■ Records from a data source ■
◆ ◆ ◆ ◆ ◆
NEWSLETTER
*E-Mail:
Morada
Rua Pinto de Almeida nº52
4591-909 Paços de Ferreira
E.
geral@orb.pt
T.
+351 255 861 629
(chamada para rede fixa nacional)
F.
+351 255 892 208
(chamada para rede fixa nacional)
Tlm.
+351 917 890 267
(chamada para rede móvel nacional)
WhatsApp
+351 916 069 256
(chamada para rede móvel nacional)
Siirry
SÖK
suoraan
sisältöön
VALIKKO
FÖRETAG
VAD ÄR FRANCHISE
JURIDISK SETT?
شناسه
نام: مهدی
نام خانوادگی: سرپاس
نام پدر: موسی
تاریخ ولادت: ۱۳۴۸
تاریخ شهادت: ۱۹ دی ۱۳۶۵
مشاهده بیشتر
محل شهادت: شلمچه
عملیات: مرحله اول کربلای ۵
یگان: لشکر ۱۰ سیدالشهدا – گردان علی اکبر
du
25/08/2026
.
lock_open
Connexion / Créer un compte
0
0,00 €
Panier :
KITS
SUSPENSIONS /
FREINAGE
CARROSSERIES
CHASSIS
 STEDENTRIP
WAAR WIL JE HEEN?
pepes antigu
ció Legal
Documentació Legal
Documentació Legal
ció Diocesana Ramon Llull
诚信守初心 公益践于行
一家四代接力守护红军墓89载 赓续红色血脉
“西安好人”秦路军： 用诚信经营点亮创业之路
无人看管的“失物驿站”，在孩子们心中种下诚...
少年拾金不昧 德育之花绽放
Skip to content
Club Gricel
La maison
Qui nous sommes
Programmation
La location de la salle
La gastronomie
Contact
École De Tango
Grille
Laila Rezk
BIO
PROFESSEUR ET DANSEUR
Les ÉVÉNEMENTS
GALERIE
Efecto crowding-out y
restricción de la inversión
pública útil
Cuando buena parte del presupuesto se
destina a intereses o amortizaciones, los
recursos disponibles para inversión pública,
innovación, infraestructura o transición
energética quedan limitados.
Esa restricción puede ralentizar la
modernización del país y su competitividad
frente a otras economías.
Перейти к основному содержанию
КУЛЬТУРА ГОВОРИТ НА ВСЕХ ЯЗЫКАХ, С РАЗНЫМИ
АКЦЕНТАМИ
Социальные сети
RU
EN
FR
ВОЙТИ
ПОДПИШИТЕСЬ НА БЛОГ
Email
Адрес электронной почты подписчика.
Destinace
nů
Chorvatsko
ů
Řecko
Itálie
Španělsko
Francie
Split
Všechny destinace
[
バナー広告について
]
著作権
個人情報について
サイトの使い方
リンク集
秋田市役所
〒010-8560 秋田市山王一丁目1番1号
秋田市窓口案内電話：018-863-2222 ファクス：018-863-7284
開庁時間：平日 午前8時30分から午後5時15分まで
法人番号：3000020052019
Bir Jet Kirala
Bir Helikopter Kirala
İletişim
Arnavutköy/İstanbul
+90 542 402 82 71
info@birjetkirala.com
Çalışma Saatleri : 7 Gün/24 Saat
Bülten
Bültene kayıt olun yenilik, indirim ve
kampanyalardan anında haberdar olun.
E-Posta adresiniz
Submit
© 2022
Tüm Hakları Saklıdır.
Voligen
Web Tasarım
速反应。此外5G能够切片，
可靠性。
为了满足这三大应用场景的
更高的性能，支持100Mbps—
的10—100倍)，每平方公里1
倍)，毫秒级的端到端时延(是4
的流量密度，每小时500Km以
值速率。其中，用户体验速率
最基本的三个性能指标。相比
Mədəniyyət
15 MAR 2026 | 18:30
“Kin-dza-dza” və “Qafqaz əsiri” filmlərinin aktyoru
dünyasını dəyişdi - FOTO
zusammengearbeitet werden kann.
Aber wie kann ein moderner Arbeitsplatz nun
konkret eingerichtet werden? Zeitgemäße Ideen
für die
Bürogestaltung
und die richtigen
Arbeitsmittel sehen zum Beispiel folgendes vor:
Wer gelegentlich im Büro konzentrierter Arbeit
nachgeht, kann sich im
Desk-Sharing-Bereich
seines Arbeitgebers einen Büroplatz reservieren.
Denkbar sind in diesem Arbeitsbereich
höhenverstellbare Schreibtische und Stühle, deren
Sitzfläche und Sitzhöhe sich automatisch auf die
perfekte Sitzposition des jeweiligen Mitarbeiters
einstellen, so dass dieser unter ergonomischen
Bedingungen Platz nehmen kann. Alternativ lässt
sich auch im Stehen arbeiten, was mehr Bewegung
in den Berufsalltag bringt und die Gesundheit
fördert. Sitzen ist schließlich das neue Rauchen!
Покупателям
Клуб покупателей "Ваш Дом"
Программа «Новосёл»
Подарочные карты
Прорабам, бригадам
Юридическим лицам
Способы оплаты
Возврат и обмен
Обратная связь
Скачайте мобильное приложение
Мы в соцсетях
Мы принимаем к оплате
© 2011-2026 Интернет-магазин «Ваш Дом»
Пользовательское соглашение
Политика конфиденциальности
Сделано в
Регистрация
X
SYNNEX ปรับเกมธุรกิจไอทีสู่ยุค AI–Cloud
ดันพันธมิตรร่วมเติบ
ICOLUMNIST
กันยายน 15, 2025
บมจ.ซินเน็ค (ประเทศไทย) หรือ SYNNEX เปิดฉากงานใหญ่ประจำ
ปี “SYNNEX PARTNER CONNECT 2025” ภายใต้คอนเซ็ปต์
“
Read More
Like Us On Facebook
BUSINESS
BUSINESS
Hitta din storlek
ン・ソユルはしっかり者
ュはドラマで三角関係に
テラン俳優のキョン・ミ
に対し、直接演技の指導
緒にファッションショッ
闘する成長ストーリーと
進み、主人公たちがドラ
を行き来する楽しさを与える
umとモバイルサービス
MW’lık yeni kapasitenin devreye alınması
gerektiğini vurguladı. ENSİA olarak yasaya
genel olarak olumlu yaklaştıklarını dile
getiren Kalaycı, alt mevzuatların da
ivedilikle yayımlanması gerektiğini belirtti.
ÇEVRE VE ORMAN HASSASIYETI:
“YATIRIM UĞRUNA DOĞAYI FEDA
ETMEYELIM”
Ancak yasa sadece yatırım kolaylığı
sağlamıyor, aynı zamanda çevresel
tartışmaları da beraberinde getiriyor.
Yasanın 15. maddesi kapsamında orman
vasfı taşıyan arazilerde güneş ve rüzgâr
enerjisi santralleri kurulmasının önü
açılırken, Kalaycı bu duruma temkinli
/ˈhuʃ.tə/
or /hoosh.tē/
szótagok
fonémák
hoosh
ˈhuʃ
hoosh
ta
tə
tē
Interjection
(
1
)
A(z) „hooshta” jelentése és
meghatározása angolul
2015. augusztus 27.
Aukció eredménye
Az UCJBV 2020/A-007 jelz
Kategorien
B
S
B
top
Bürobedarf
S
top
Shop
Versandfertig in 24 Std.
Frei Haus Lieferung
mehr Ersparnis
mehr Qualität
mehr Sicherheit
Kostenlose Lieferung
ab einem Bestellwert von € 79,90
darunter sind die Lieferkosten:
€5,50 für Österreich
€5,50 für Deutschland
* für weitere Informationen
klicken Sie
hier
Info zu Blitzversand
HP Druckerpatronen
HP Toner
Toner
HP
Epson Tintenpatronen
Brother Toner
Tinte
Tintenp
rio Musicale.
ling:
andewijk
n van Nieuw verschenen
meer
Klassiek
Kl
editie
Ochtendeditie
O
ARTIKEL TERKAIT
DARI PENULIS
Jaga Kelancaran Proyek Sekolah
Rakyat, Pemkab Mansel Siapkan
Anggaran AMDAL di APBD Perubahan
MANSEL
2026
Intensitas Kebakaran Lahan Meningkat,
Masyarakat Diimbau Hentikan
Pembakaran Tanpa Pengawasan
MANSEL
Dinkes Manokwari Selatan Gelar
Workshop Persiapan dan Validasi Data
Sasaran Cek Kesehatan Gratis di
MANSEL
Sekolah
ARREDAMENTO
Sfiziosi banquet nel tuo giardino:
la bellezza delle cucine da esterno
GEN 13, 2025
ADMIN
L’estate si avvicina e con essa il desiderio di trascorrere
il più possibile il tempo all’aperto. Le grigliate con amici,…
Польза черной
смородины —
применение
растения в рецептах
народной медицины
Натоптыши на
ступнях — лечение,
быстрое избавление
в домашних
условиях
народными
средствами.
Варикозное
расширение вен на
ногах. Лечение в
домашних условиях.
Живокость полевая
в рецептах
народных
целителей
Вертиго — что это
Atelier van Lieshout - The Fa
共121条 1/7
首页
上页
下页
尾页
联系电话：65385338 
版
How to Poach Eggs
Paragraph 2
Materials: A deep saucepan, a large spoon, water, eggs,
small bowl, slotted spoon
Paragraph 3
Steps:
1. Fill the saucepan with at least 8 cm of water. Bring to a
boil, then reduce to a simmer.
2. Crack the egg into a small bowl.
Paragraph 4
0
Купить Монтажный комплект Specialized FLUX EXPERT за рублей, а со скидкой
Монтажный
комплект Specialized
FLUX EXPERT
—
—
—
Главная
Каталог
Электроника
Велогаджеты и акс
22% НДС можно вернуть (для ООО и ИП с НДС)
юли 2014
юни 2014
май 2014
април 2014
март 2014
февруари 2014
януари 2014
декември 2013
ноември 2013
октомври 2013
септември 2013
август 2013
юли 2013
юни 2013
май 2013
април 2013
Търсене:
◆ ◆ ◆ ◆ ◆
■ Request ■
Transcribe the records above exactly, beginning at the line that contains "pública útil" and ending with the line that contains "542 402 82 71", both included, and nothing else.

■ Task output ■
pública útil
Cuando buena parte del presupuesto se
destina a intereses o amortizaciones, los
recursos disponibles para inversión pública,
innovación, infraestructura o transición
energética quedan limitados.
Esa restricción puede ralentizar la
modernización del país y su competitividad
frente a otras economías.
Перейти к основному содержанию
КУЛЬТУРА ГОВОРИТ НА ВСЕХ ЯЗЫКАХ, С РАЗНЫМИ
АКЦЕНТАМИ
Социальные сети
RU
EN
FR
ВОЙТИ
ПОДПИШИТЕСЬ НА БЛОГ
Email
Адрес электронной почты подписчика.
Destinace
nů
Chorvatsko
ů
Řecko
Itálie
Španělsko
Francie
Split
Všechny destinace
[
バナー広告について
]
著作権
個人情報について
サイトの使い方
リンク集
秋田市役所
〒010-8560 秋田市山王一丁目1番1号
秋田市窓口案内電話：018-863-2222 ファクス：018-863-7284
開庁時間：平日 午前8時30分から午後5時15分まで
法人番号：3000020052019
Bir Jet Kirala
Bir Helikopter Kirala
İletişim
Arnavutköy/İstanbul
+90 542 402 82 71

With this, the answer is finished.